- [Records drawn from a dataset]:
-.-.-

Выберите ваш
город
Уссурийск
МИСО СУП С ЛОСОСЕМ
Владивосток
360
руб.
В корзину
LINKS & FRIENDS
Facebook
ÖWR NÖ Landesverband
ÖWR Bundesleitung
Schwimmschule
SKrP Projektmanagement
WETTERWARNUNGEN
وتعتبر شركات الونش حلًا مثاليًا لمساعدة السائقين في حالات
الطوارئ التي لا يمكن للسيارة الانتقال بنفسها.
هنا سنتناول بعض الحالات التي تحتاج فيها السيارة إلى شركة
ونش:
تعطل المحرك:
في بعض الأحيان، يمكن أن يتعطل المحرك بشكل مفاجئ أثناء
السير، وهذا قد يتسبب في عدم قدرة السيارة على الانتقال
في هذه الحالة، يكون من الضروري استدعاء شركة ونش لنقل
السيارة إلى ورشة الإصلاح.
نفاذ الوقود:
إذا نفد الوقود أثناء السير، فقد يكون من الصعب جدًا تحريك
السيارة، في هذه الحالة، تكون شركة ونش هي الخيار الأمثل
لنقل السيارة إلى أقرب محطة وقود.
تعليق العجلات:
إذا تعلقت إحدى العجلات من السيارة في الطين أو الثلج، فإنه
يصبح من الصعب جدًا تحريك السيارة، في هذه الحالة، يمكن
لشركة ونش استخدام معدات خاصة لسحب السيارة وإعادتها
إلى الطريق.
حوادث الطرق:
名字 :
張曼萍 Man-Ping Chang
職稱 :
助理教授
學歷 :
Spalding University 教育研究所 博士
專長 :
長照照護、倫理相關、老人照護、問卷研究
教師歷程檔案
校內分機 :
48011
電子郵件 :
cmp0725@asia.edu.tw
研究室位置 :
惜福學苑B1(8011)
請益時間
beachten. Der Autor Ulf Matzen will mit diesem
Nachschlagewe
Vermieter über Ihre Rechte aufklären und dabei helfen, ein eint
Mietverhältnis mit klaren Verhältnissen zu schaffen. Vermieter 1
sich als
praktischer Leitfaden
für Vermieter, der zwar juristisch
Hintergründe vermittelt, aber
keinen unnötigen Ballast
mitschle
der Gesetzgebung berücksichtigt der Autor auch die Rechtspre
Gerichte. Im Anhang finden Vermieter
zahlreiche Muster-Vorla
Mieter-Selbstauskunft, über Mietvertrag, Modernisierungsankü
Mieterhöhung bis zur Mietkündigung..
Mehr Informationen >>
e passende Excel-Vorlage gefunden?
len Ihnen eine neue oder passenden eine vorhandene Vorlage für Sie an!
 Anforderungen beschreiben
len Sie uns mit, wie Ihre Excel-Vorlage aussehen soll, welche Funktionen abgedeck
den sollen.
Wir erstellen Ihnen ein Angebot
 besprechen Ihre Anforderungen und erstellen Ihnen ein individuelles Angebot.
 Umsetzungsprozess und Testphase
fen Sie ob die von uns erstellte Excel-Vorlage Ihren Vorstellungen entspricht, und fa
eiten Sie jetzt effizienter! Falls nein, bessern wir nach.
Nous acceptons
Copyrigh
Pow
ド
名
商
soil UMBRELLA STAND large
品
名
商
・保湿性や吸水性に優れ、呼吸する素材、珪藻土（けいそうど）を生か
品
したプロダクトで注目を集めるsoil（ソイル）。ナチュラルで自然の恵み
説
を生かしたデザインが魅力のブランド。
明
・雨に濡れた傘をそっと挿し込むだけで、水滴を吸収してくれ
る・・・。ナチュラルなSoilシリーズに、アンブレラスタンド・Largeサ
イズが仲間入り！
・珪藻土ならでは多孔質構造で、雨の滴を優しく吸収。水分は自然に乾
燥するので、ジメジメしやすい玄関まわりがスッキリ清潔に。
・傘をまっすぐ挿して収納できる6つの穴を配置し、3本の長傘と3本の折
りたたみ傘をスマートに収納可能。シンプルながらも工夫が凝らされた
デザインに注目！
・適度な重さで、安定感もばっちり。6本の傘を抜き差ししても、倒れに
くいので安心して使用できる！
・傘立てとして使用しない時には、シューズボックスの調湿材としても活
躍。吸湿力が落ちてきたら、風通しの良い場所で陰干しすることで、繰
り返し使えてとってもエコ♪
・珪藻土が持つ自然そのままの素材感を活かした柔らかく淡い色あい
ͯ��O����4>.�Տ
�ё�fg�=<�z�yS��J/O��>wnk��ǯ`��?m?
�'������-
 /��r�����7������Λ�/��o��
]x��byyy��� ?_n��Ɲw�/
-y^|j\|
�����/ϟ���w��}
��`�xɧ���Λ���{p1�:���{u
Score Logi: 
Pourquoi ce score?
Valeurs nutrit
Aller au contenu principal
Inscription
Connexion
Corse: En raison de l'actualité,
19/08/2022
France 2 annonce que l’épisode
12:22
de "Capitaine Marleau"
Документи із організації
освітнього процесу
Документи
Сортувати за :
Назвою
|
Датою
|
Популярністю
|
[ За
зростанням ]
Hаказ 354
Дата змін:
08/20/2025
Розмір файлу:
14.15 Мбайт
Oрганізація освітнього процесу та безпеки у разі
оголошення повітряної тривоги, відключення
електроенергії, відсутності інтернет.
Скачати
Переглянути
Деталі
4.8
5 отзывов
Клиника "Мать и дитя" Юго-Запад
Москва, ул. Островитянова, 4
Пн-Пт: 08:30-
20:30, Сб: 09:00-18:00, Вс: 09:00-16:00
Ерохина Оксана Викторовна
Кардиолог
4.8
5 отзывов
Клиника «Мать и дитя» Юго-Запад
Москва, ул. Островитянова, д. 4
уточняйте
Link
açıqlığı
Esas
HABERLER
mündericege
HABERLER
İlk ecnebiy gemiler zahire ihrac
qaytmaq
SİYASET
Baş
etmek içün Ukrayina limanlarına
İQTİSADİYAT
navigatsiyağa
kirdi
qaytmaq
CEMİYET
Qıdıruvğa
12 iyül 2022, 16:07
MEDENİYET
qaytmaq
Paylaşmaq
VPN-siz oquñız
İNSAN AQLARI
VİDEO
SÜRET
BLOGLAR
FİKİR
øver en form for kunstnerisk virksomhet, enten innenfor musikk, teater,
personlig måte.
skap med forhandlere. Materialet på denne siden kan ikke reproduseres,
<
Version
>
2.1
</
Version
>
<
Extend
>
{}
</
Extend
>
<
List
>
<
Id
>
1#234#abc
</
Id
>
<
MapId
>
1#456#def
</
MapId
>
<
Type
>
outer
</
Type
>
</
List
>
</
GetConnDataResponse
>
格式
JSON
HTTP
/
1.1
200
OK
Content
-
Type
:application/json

-.-.-

- [Your task]: Return, with no change at all, every line in the entries above from the line containing "くいので安心して使用できる！" through the line containing "Valeurs nutrit".

- [Written response]:
くいので安心して使用できる！
・傘立てとして使用しない時には、シューズボックスの調湿材としても活
躍。吸湿力が落ちてきたら、風通しの良い場所で陰干しすることで、繰
り返し使えてとってもエコ♪
・珪藻土が持つ自然そのままの素材感を活かした柔らかく淡い色あい
ͯ��O����4>.�Տ
�ё�fg�=<�z�yS��J/O��>wnk��ǯ`��?m?
�'������-
 /��r�����7������Λ�/��o��
]x��byyy��� ?_n��Ɲw�/
-y^|j\|
�����/ϟ���w��}
��`�xɧ���Λ���{p1�:���{u
Score Logi: 
Pourquoi ce score?
Valeurs nutrit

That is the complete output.